When I first took up fly fishing it was an enthusiastic love affair. I purchased hundreds of flies and multiple rods before actually catching much. And since my wife shared a half dozen other sports with me, I gifted her one of every type fly I owned. First times out our flies were catching quite a few treetops, so we carried four of each of a lot of patterns and sizes.
This occurred maybe our third outing: We were moving up a Beaverkill bankside, probably jingling from all our festooned gear. There was an old man, thin and wearing street clothes, he had a fish on. We waited as he gracefully released it with skill I had yet to learn. Being gauche I asked what the fish took.
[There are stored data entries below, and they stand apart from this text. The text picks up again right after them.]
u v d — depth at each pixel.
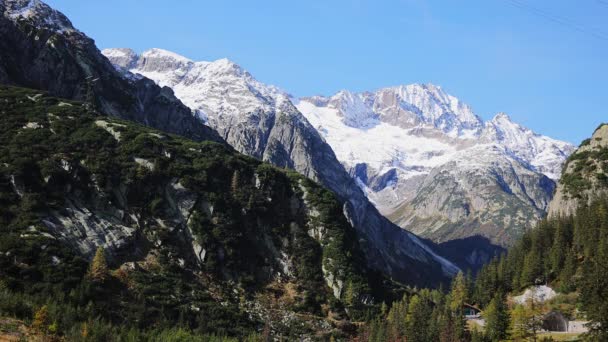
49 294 181.50
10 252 190.25
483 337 194.88
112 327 173.12
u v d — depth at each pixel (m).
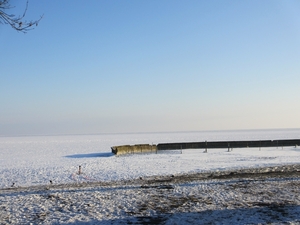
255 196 13.58
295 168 24.08
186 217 10.66
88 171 26.70
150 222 10.23
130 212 11.49
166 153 43.41
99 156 41.34
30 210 11.93
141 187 16.17
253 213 10.92
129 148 44.16
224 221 10.08
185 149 49.12
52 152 52.12
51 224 10.24
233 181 17.39
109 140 104.88
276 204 12.15
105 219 10.66
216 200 13.02
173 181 18.78
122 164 31.23
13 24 7.27
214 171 24.00
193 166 28.00
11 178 24.55
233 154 39.44
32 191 15.70
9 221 10.59
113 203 12.83
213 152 43.28
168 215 10.99
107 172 25.73
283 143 47.84
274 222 9.80
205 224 9.82
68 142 94.75
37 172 27.16
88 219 10.70
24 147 70.06
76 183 20.11
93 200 13.34
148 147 46.09
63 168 29.09
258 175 20.44
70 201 13.23
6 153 52.06
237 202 12.60
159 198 13.59
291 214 10.71
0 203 13.01
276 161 29.95
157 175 22.91
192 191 14.86
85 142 91.69
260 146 47.25
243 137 104.69
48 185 19.41
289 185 15.92
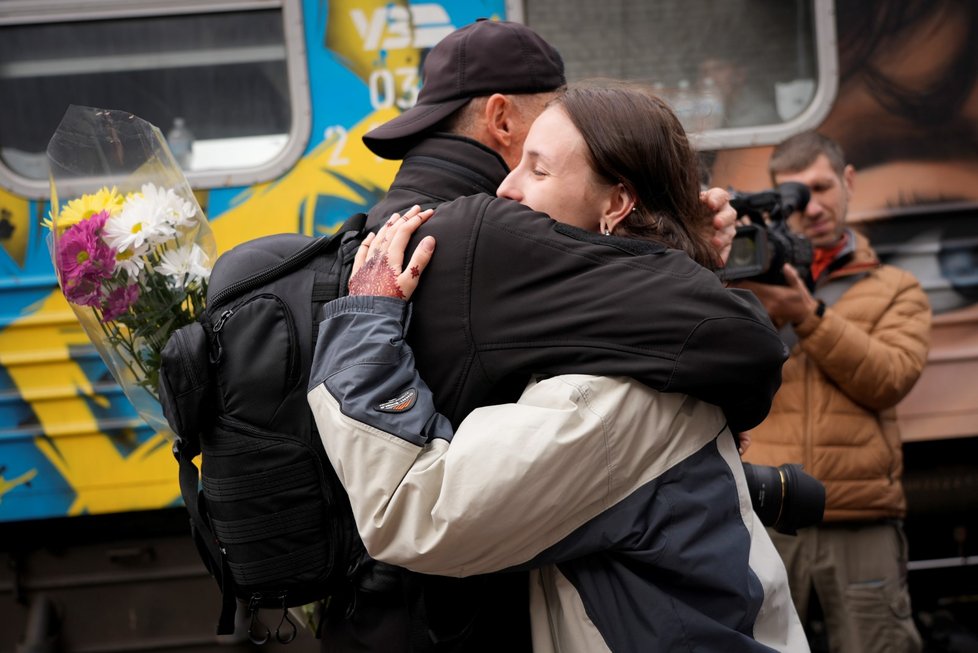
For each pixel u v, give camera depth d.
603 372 1.21
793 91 2.96
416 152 1.52
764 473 1.51
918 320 2.77
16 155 2.84
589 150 1.31
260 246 1.41
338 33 2.84
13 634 2.97
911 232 2.96
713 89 2.95
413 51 2.86
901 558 2.74
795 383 2.67
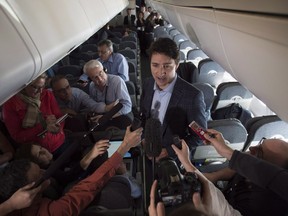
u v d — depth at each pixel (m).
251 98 3.00
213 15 1.18
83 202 1.39
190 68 3.90
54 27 1.09
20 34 0.78
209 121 2.22
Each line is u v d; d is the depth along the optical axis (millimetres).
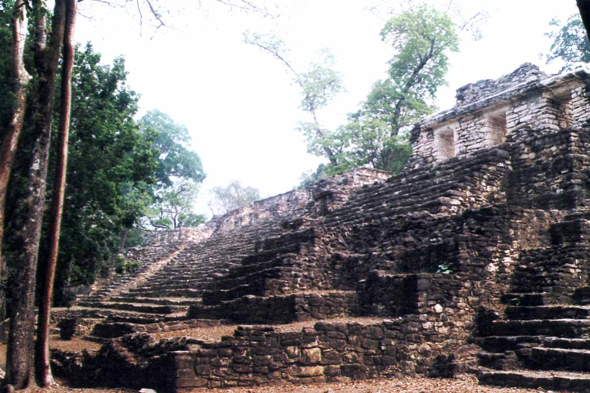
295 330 10352
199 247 29500
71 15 11383
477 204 15211
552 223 13000
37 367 10875
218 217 34125
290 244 15734
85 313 20766
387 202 17797
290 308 12023
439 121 20938
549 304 10992
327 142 32156
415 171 19188
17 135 11750
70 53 11273
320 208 21562
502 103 18641
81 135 17781
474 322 11633
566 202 14438
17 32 12117
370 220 16375
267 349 10047
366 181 22422
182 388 9367
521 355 9938
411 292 11406
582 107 16344
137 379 10438
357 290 12875
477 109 19344
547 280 11453
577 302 11156
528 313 11039
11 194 14781
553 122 17281
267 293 13297
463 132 20094
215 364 9703
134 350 11336
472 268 11898
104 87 18734
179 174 49906
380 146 31203
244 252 23844
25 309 10797
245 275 15414
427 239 13375
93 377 11742
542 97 17359
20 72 11992
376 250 14234
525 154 16047
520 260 12453
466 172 16016
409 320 11055
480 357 10633
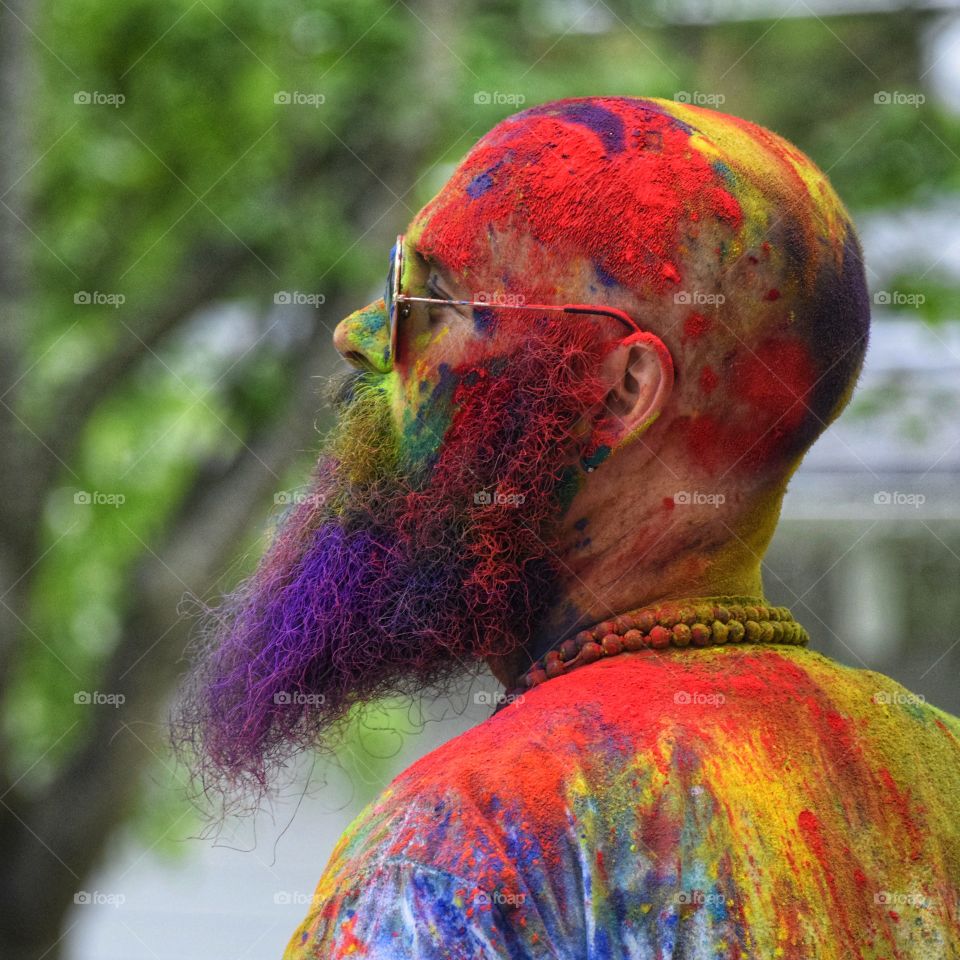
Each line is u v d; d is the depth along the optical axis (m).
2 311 16.05
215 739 4.51
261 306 20.00
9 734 17.41
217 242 19.70
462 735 3.62
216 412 20.30
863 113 21.38
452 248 4.13
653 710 3.55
And being courteous but moving away he replied, “Parachute Adams 14. It’s the only fly I carry.”
My wife, the old soul, watched him rounding a bend. She said, “He looked like us once. He’s orbited around to so simple.”
That incident has stayed with me. When I brought Ruin alive I wanted to portray both sides of wonderful in fly fishing. The mysterious capacity for replete expertise. And too, at the other side of the moon of understanding, the mysterious capacity for reductive simplicity.
So it is in Ruin that there are the well read technically expert fishers of the Anamorphosis Flyfishing Club. Yet too, on that other side of the sport, there is Ruin’s Frank Campbell, the noble savage fishing instinctively in simplicity.